The internet is full of various “cures” for every type of ailment known to man. Fibromyalgia is no different. I’ve seen many such articles and products that will tell you that there is some type of cure for fibro. I believe Chuck D once said “Don’t believe the hype”.
We all know that there is no “cure” for fibromyalgia, but there are treatments! Treatments will help relieve the pain and suffering. In time, these treatments can even make your life be almost what it once was before fibro.
The idea of fibromyalgia patients using apple cider vinegar isn’t anything new; however, I do get the question, “If the vinegar tastes acidic then how can it help the body?”
Well, apple cider vinegar helps alkalize the body and if you’re suffering from chronic pain, you DO have a high level of acidity in your body, which needs to be decreased. By alkalizing your body (basically balancing alkaline and acidity) your body will actually be able to function at a higher level.
Once the body metabolizes the vinegar, it creates something called “alkaline ash,” meaning that if our bodies burn off the vinegar, the ash that’s left behind is alkalized. That left over “ash” is what determines whether a food will alkalize or acidify the body… it’s not based on the foods taste.
Even more so, studies have shown that malic acid is extremely important in energy production at the cellular level. Additionally, these studies have even shown that muscle endurance training involves the metabolism of malic acid. Because of this, the malic acid in apple cider vinegar may help to improve the flow of oxygen in the muscle cells.
People also believe that the trace nutrients in apple cider vinegar are important in relieving “oxidative stress.” Oxidative stress, also known as OS, is a negative result when oxygen that is used for energy is converted into damaging “free radicals.” Many specialists have speculated that OS actually contributes to fibromyalgia.
However a few new studies do refute the idea that OS contributes to the pain, tender points, depression or overall effect of fibro. However, these studies support the notion that oxidative stress contributes to the fatigue which IS associated with fibro. And so it seems that apple cider vinegar (and the malic acid it contains) may help you relieve some of the fatigue that tends to go hand in hand with fibromyalgia.
That there are many different foods that are also high in anti-oxidants, such as tomatoes, citrus fruits, carrots and teas, that would help to thwart this “oxidative stress”. If you don’t like apple cider vinegar, you can look to some of these other options but since apple cider vinegar is cheap and it is a food that does no harm; it definitely seems worthwhile for people with fibromyalgia to try it out.
Two daily tablespoons of the unfiltered variety of apple cider vinegar is recommended because of the added nutrients in the sediment. You can find this in most health stores and possibly even at your local supermarket.

★ ★ ★

* **EXERCISE AIM**:
Reproduce everything in the piece on apple cider vinegar and fibromyalgia from "The idea of" down to "the foods taste.".

Saved data entries
★ ★ ★

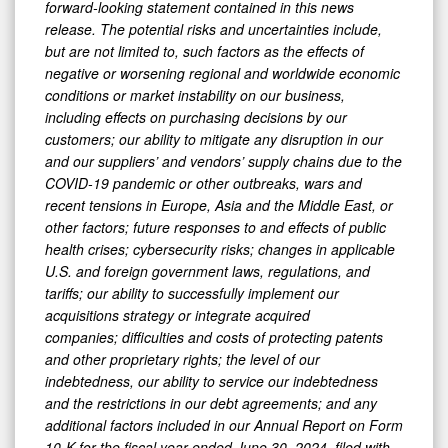
forward-looking statement contained in this news
release. The potential risks and uncertainties include,
but are not limited to, such factors as the effects of
negative or worsening regional and worldwide economic
conditions or market instability on our business,
including effects on purchasing decisions by our
customers; our ability to mitigate any disruption in our
and our suppliers’ and vendors’ supply chains due to the
COVID-19 pandemic or other outbreaks, wars and
recent tensions in Europe, Asia and the Middle East, or
other factors; future responses to and effects of public
health crises; cybersecurity risks; changes in applicable
U.S. and foreign government laws, regulations, and
tariffs; our ability to successfully implement our
acquisitions strategy or integrate acquired
companies; difficulties and costs of protecting patents
and other proprietary rights; the level of our
indebtedness, our ability to service our indebtedness
and the restrictions in our debt agreements; and any
additional factors included in our Annual Report on Form
10-K for the fiscal year ended June 30, 2024, filed with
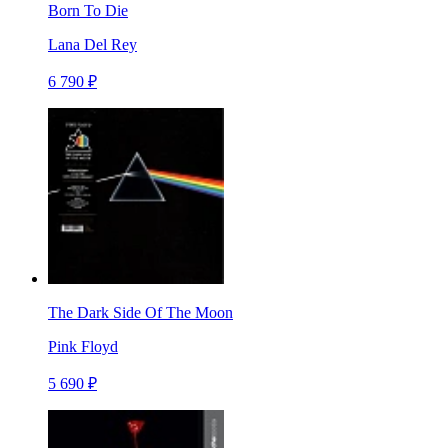
Born To Die
Lana Del Rey
6 790 ₽
The Dark Side Of The Moon
Pink Floyd
5 690 ₽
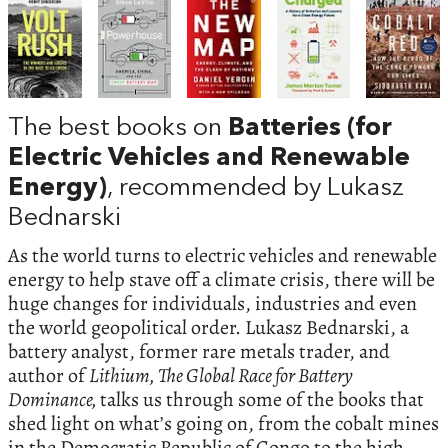
The best books on
Batteries (for
Electric Vehicles and Renewable
Energy)
, recommended by Lukasz
Bednarski
As the world turns to electric vehicles and renewable
energy to help stave off a climate crisis, there will be
huge changes for individuals, industries and even
the world geopolitical order. Lukasz Bednarski, a
battery analyst, former rare metals trader, and
author of
Lithium, The Global Race for Battery
Dominance,
talks us through some of the books that
shed light on what’s going on, from the cobalt mines
in the Democratic Republic of Congo to the high-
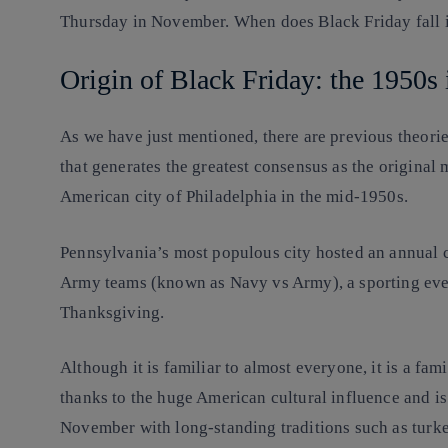
Thursday in November. When does Black Friday fall
Origin of Black Friday: the 1950s 
As we have just mentioned, there are previous theories
that generates the greatest consensus as the original
American city of Philadelphia in the mid-1950s.
Pennsylvania’s most populous city hosted an annual 
Army teams (known as Navy vs Army), a sporting even
Thanksgiving.
Although it is familiar to almost everyone, it is a fa
thanks to the huge American cultural influence and is
November with long-standing traditions such as turke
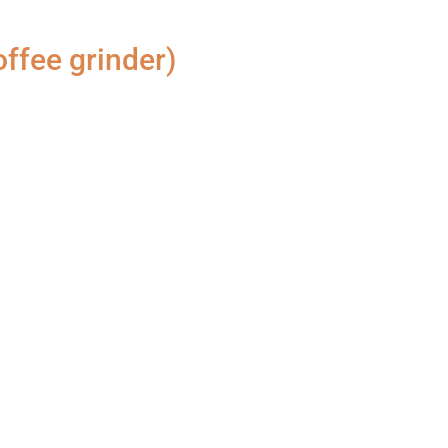
ffee grinder)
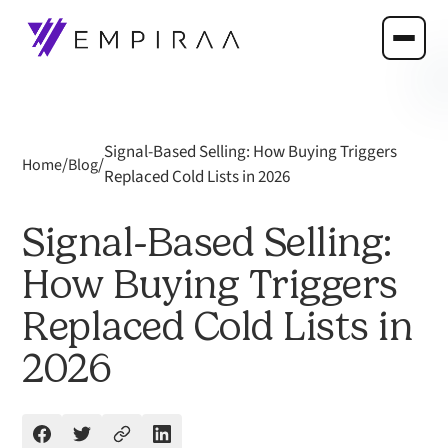
Signal-Based Selling: How Buying Triggers
/
/
Home
Blog
Replaced Cold Lists in 2026
Signal-Based Selling:
How Buying Triggers
Replaced Cold Lists in
2026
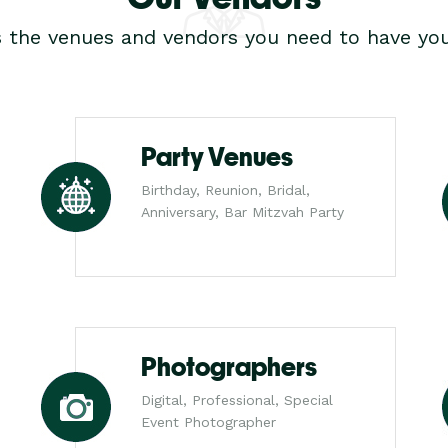
s the venues and vendors you need to have you
Party Venues
Birthday, Reunion, Bridal,
Anniversary, Bar Mitzvah Party
Photographers
Digital, Professional, Special
Event Photographer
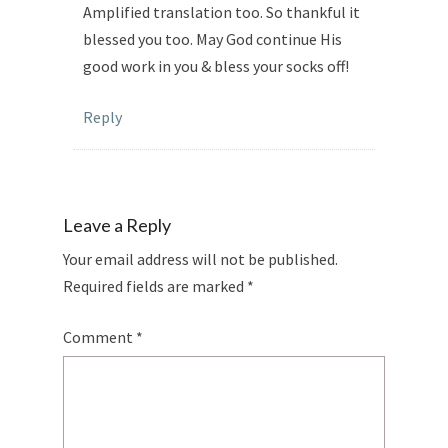
Amplified translation too. So thankful it
blessed you too. May God continue His
good work in you & bless your socks off!
Reply
Leave a Reply
Your email address will not be published.
Required fields are marked
*
Comment
*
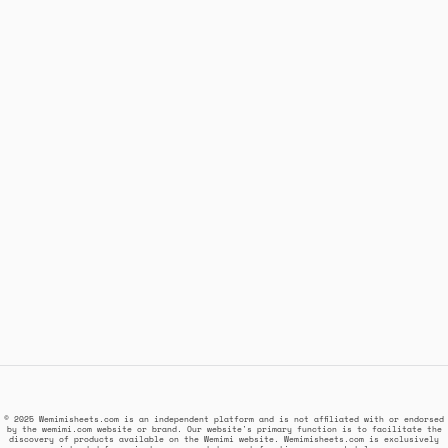
© 2025 Wemimisheets.com is an independent platform and is not affiliated with or endorsed
by the wemimi.com website or brand. Our website's primary function is to facilitate the
discovery of products available on the Wemimi website. Wemimisheets.com is exclusively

★ ★ ★

* **FINISHED EXERCISE**:
The idea of fibromyalgia patients using apple cider vinegar isn’t anything new; however, I do get the question, “If the vinegar tastes acidic then how can it help the body?”
Well, apple cider vinegar helps alkalize the body and if you’re suffering from chronic pain, you DO have a high level of acidity in your body, which needs to be decreased. By alkalizing your body (basically balancing alkaline and acidity) your body will actually be able to function at a higher level.
Once the body metabolizes the vinegar, it creates something called “alkaline ash,” meaning that if our bodies burn off the vinegar, the ash that’s left behind is alkalized. That left over “ash” is what determines whether a food will alkalize or acidify the body… it’s not based on the foods taste.